Here are some best practices for rate limiting that can help solve the above challenges:
- Identify the needs of the system: Before implementing rate limiting, it is important to understand the requirements of the system and the goals of the rate limiting. This will help to ensure that the rate limiting is implemented in a way that meets the needs of the system.
- Choose an appropriate algorithm: Several algorithms can be used for rate limiting, several of which were discussed above. It is important to choose an algorithm that is appropriate for the needs of the system and that can be implemented effectively.
- Set appropriate limits: The rate limit should be set at a level that is appropriate for the needs of the system. This may involve setting different limits for different types of traffic, or for different times of day.
- Monitor and adjust the rate limit as needed: The rate limit should be monitored to ensure that it is effective and that it is not causing problems for the system. If necessary, the rate limit can be adjusted to ensure that it is providing the desired level of protection.
- Combine with other traffic management techniques: Rate limiting should be used in conjunction with other traffic management techniques, such as traffic prioritization, to ensure that important traffic is able to get through even when the network is busy. This can help to ensure that the system remains available and responsive even under heavy load.

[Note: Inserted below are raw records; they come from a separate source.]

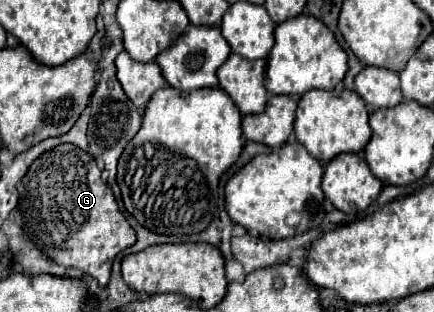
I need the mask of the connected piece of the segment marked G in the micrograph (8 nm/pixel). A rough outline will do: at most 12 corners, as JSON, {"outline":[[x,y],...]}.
{"outline":[[57,145],[19,183],[29,239],[109,283],[135,231],[91,155]]}

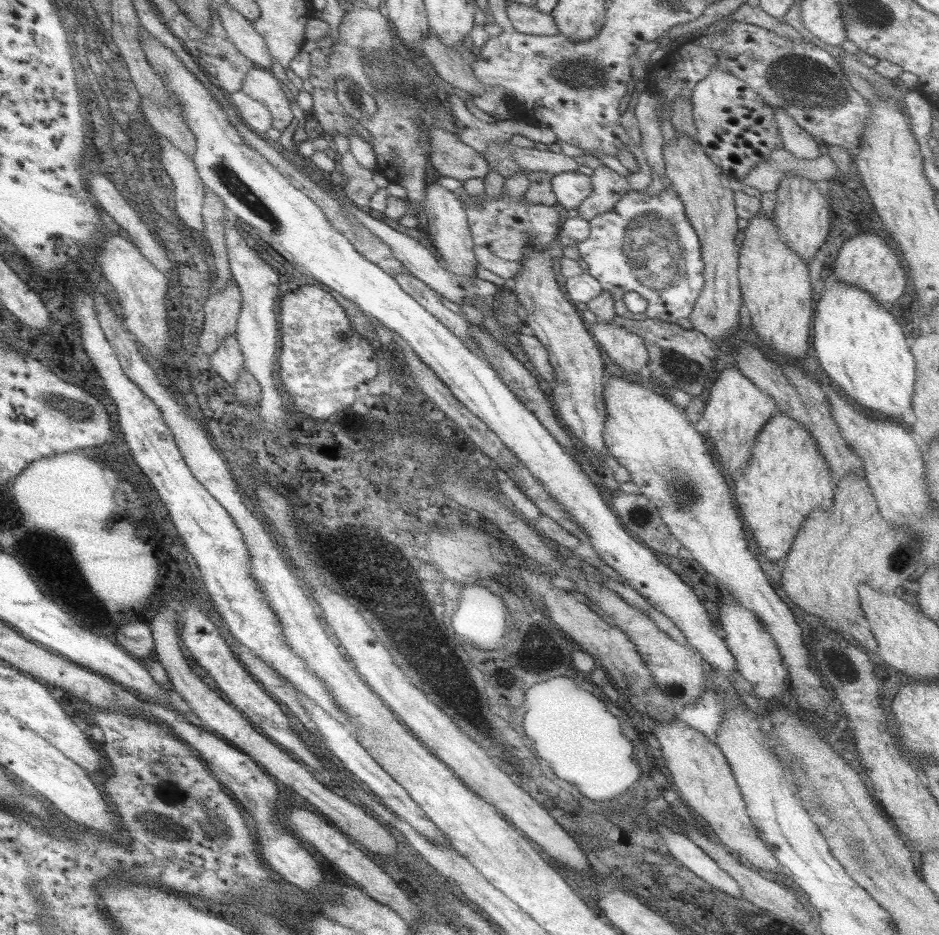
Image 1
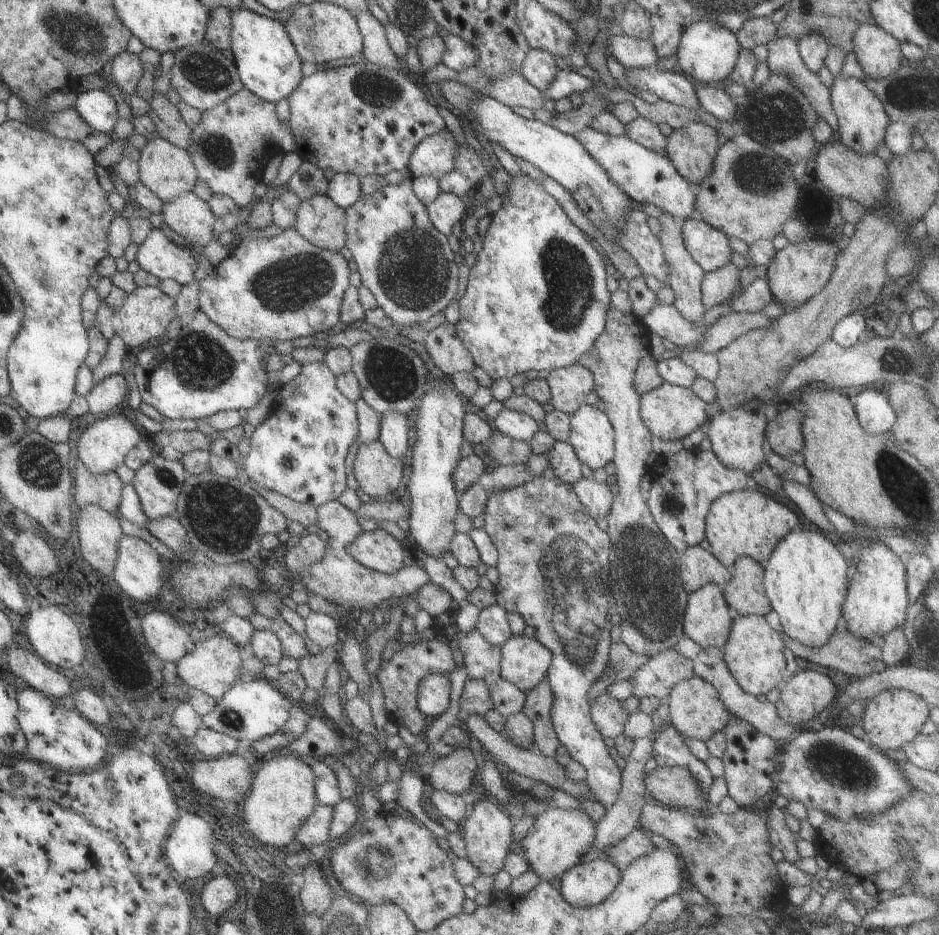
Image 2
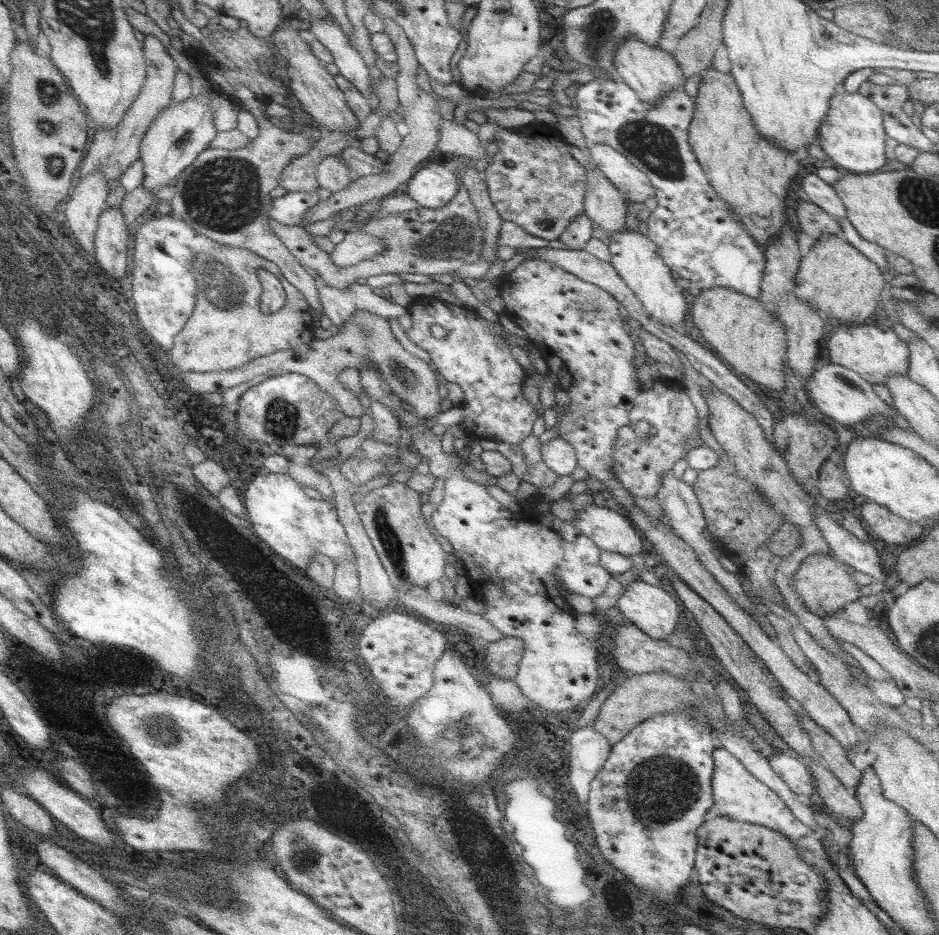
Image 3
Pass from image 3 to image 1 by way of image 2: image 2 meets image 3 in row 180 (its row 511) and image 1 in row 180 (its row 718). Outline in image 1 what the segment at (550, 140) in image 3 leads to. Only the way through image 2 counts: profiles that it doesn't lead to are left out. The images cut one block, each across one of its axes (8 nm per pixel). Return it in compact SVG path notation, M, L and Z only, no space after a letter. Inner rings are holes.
M577 171L553 175L550 188L555 202L558 202L565 210L576 210L577 206L591 192L589 178Z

Products and tools that can be used to implement API rate limiting:
Kong is a popular open-source API gateway that also includes rate limiting functionality.

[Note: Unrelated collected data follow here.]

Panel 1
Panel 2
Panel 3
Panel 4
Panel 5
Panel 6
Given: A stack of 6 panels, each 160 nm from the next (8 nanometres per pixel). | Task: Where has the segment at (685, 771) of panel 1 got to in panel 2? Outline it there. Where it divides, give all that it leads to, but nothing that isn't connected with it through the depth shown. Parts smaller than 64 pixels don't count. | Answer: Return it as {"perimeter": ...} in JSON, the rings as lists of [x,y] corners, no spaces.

Tyk is another open-source API gateway that offers rate limiting and other security features.
RateLimiter.io is a cloud-based rate limiting service that can be used to protect APIs from abuse.
AWS WAF is a web application firewall (WAF) service that can be used to protect APIs from a variety of threats, including rate limiting.
Azure Front Door is a content delivery network (CDN) service that can also be used to protect APIs from rate limiting and other threats.
Gloo Gateway is a cloud-native API gateway that can be used to protect APIs from abuse. It offers a variety of features, including rate limiting, authentication, and authorization.
Apigee is a platform for developing, managing, and securing APIs. It offers a variety of features, including rate limiting, authentication, and authorization. Apigee is a good option for enterprises that need to manage a large number of APIs.